**Your instructions**
A verbatim repetition of the data below is requested, without images.

**Data**
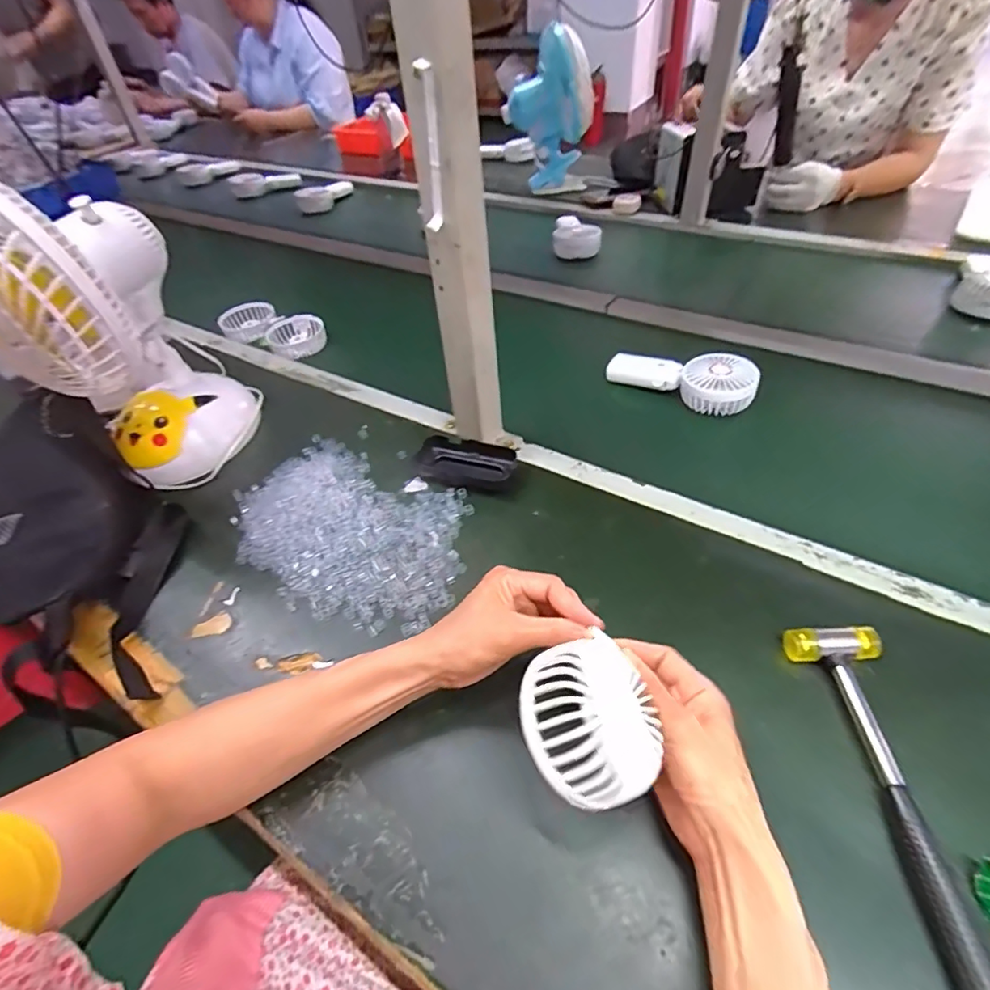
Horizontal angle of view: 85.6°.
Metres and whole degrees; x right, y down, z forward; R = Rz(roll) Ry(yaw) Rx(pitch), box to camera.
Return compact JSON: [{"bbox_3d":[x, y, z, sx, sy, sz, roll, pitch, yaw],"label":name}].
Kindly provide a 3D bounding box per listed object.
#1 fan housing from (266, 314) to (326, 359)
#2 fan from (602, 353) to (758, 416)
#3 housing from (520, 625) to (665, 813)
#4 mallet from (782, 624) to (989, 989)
[{"bbox_3d":[-0.316,-0.253,0.853,0.085,0.037,0.079,-27,49,-18],"label":"fan housing"},{"bbox_3d":[0.241,-0.153,0.689,0.179,0.054,0.065,22,52,25],"label":"fan"},{"bbox_3d":[0.056,0.136,0.324,0.071,0.034,0.086,-22,71,7],"label":"housing"},{"bbox_3d":[0.257,0.195,0.336,0.060,0.025,0.237,-4,46,3],"label":"mallet"}]

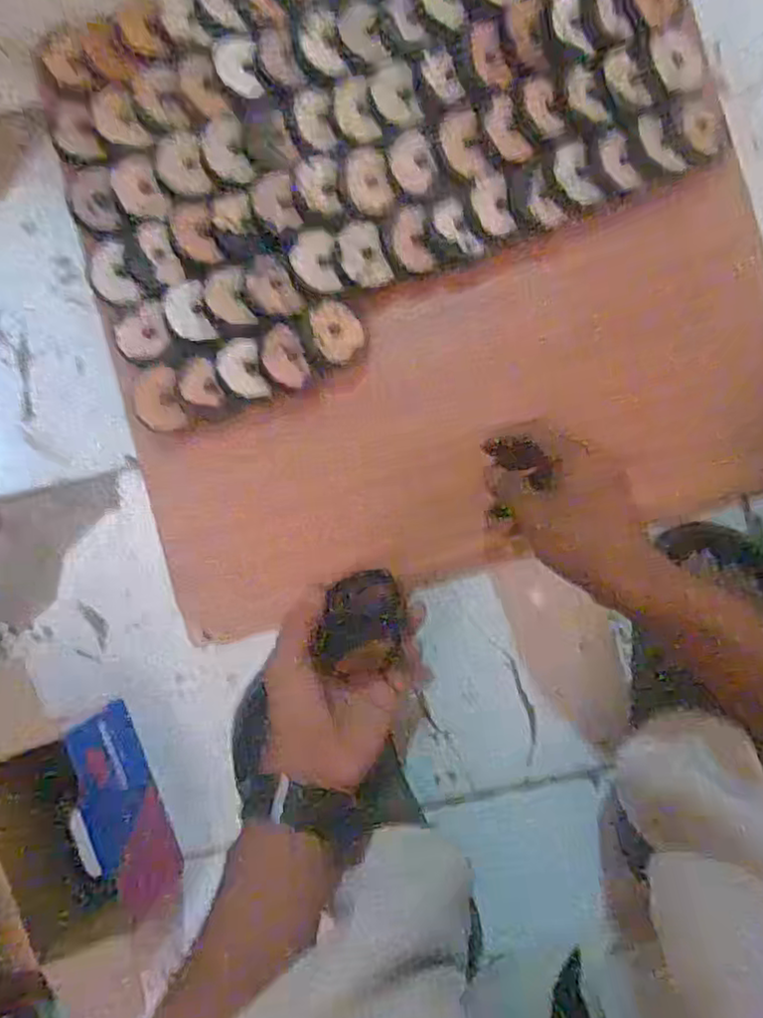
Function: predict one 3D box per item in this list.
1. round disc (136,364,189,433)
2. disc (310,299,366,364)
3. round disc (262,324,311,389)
[{"bbox_3d":[-0.165,-0.081,0.496,0.037,0.010,0.046,-11,89,2],"label":"round disc"},{"bbox_3d":[-0.033,-0.133,0.494,0.035,0.004,0.046,-27,89,2],"label":"disc"},{"bbox_3d":[-0.071,-0.112,0.492,0.030,0.004,0.047,-16,89,2],"label":"round disc"}]

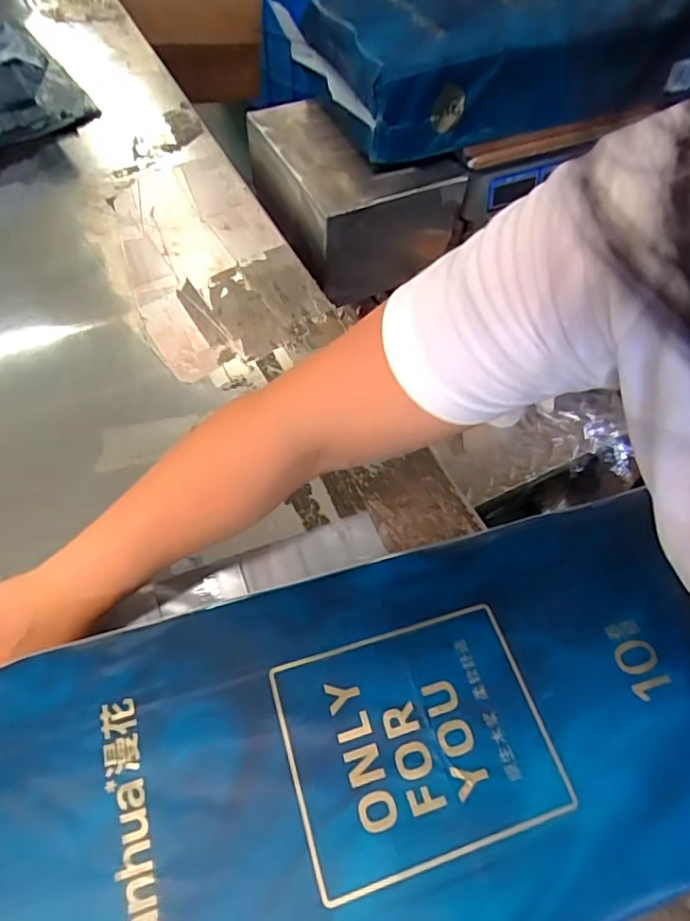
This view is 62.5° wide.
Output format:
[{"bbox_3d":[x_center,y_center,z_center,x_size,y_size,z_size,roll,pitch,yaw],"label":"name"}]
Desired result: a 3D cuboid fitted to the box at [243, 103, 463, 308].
[{"bbox_3d":[0.015,-0.379,0.803,0.223,0.137,0.248,-21,62,-17],"label":"box"}]

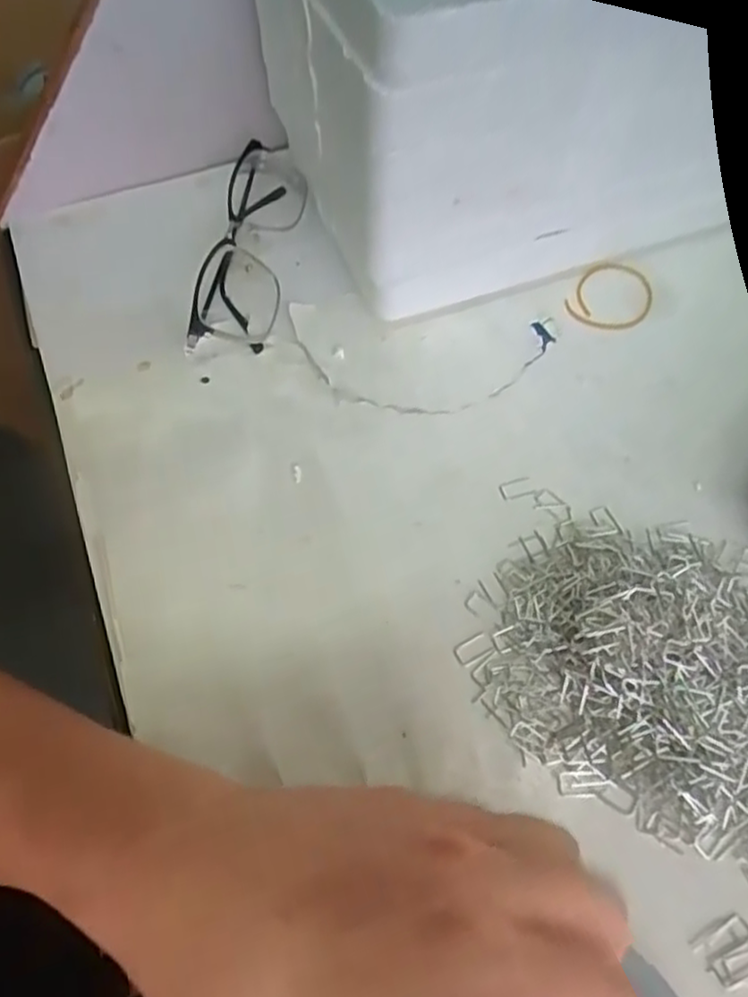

**Output of the task**
Horizontal angle of view: 85.6°.
Metres and whole degrees; x right, y down, z forward; R = Rz(roll) Ry(yaw) Rx(pitch), box to camera.
Return compact JSON: [{"bbox_3d":[x, y, z, sx, sy, sz, roll, pitch, yaw],"label":name}].
Kindly provide a 3D bounding box per listed object.
#1 fan housing from (266, 314) to (326, 359)
#2 fan from (602, 353) to (758, 416)
#3 housing from (520, 625) to (665, 813)
#4 mallet from (782, 624) to (989, 989)
[{"bbox_3d":[-0.316,-0.253,0.853,0.085,0.037,0.079,-27,49,-18],"label":"fan housing"},{"bbox_3d":[0.241,-0.153,0.689,0.179,0.054,0.065,22,52,25],"label":"fan"},{"bbox_3d":[0.056,0.136,0.324,0.071,0.034,0.086,-22,71,7],"label":"housing"},{"bbox_3d":[0.257,0.195,0.336,0.060,0.025,0.237,-4,46,3],"label":"mallet"}]

Function: predict one 3D box per item in this list.
1. round disc (136,364,189,433)
2. disc (310,299,366,364)
3. round disc (262,324,311,389)
[{"bbox_3d":[-0.165,-0.081,0.496,0.037,0.010,0.046,-11,89,2],"label":"round disc"},{"bbox_3d":[-0.033,-0.133,0.494,0.035,0.004,0.046,-27,89,2],"label":"disc"},{"bbox_3d":[-0.071,-0.112,0.492,0.030,0.004,0.047,-16,89,2],"label":"round disc"}]

This view is 62.5° wide.
Output format:
[{"bbox_3d":[x_center,y_center,z_center,x_size,y_size,z_size,roll,pitch,yaw],"label":"name"}]
Desired result: a 3D cuboid fitted to the box at [243, 103, 463, 308].
[{"bbox_3d":[0.015,-0.379,0.803,0.223,0.137,0.248,-21,62,-17],"label":"box"}]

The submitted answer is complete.